La ville de Goma située dans l’Est de la République démocratique du Congo franchit une nouvelle étape dans la protection de son environnement. Réunis samedi 25 juillet 2026 au Centre interculturel Pole Institute, des représentants de la société civile, des universités, des médias, des entreprises, des organisations environnementales et d’autres acteurs locaux ont adopté officiellement la Charte écologique de Goma, à l’initiative de l’organisation Les Écologistes RDC.
L’adoption de cette charte est l’aboutissement d’un processus lancé en 2024. Selon les organisateurs, le document a fait l’objet de plusieurs consultations auprès des parties prenantes, dont les observations et amendements ont été intégrés avant sa validation finale.

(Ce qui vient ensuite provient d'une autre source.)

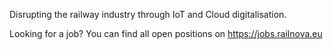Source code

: Disrupting the railway industry through IoT and Cloud digitalisation.

Looking for a job? You can find all open positions on https://jobs.railnova.eu
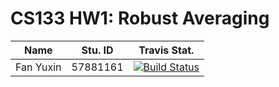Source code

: # CS133 HW1: Robust Averaging

Name | Stu. ID | Travis Stat.
-----|---------|-------------
Fan Yuxin | 57881161 | [![Build Status](https://travis-ci.com/sht-cs133/hw1-robust-averaging-YuXinFan.svg?token=appyqywAiysphxXppp9y&branch=master)](https://travis-ci.com/sht-cs133/hw1-robust-averaging-YuXinFan)
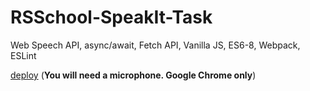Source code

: # RSSchool-SpeakIt-Task

Web Speech API, async/await, Fetch API, Vanilla JS, ES6-8, Webpack, ESLint

[deploy](https://araneusx.github.io/RSSchool-SpeakIt/) (**You will need a microphone. Google Chrome only**)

Au début de la rencontre, les participants ont été invités à se présenter avant l’ouverture des travaux. Le modérateur, l’honorable Prince Kihangi, a indiqué que les trois derniers mois avaient été consacrés à la finalisation du texte. Il a expliqué que cette table ronde visait à doter officiellement Goma d’une charte écologique, tout en exprimant le souhait que cette initiative puisse, à terme, être étendue à d’autres villes, voire à l’ensemble de la République démocratique du Congo.
Au total, 69 parties prenantes ont signé le document et constitué le Réseau écologique de Goma, une plateforme chargée d’accompagner la mise en œuvre des engagements contenus dans la charte, d’assurer le suivi des actions entreprises et d’évaluer leur impact.
Un diagnostic des défis environnementaux
Dans son préambule, la Charte écologique dresse un état des lieux des principaux défis auxquels est confrontée la ville de Goma. Le document évoque notamment la forte pression démographique, estimée à près de deux millions d’habitants, l’envahissement des espaces verts, la mauvaise gestion des déchets, la déforestation, les risques liés au gaz méthane du lac Kivu, les éruptions volcaniques ainsi que les effets des changements climatiques.
Le texte rappelle également plusieurs instruments juridiques nationaux et internationaux qui fondent cette démarche, notamment la Convention-cadre des Nations unies sur les changements climatiques (1992), le Protocole de Kyoto (1997), l’Accord de Paris sur le climat (2015), la Constitution de la RDC, la législation congolaise sur la protection de l’environnement et la conservation de la nature, ainsi que le décret portant création du Couloir Vert Kivu-Kinshasa.
Dix engagements pour une gouvernance écologique
Composée de dix articles, la charte définit un ensemble d’engagements destinés à promouvoir une ville plus résiliente, propre et climato-intelligente.
Les signataires s’engagent notamment à renforcer l’éducation environnementale, promouvoir le reboisement, améliorer la gestion des déchets, réduire l’utilisation des plastiques, encourager les énergies propres, lutter contre le gaspillage des ressources, restaurer les espaces verts et développer un mécanisme d’alerte précoce face aux atteintes à l’environnement.
Le document prévoit également une évaluation régulière des actions menées et encourage la mobilisation de partenariats publics et privés en faveur de la protection de l’environnement.
Une adoption par acclamation
Au cours de la séance, chacun des articles de la charte a été lu, discuté puis adopté par acclamation. Les représentants des organisations participantes ont ensuite procédé à la signature officielle du document.
Pour matérialiser cet engagement collectif, les parties prenantes ont planté un arbre symbolique à l’issue de la cérémonie. Devant la presse, plusieurs participants ont exprimé leur volonté de traduire dans les faits les engagements contenus dans cette charte.
Selon les initiateurs, cette adoption constitue une étape importante dans la promotion d’une gouvernance environnementale participative à Goma et dans la mobilisation des différents acteurs autour des enjeux climatiques et de la protection des écosystèmes locaux.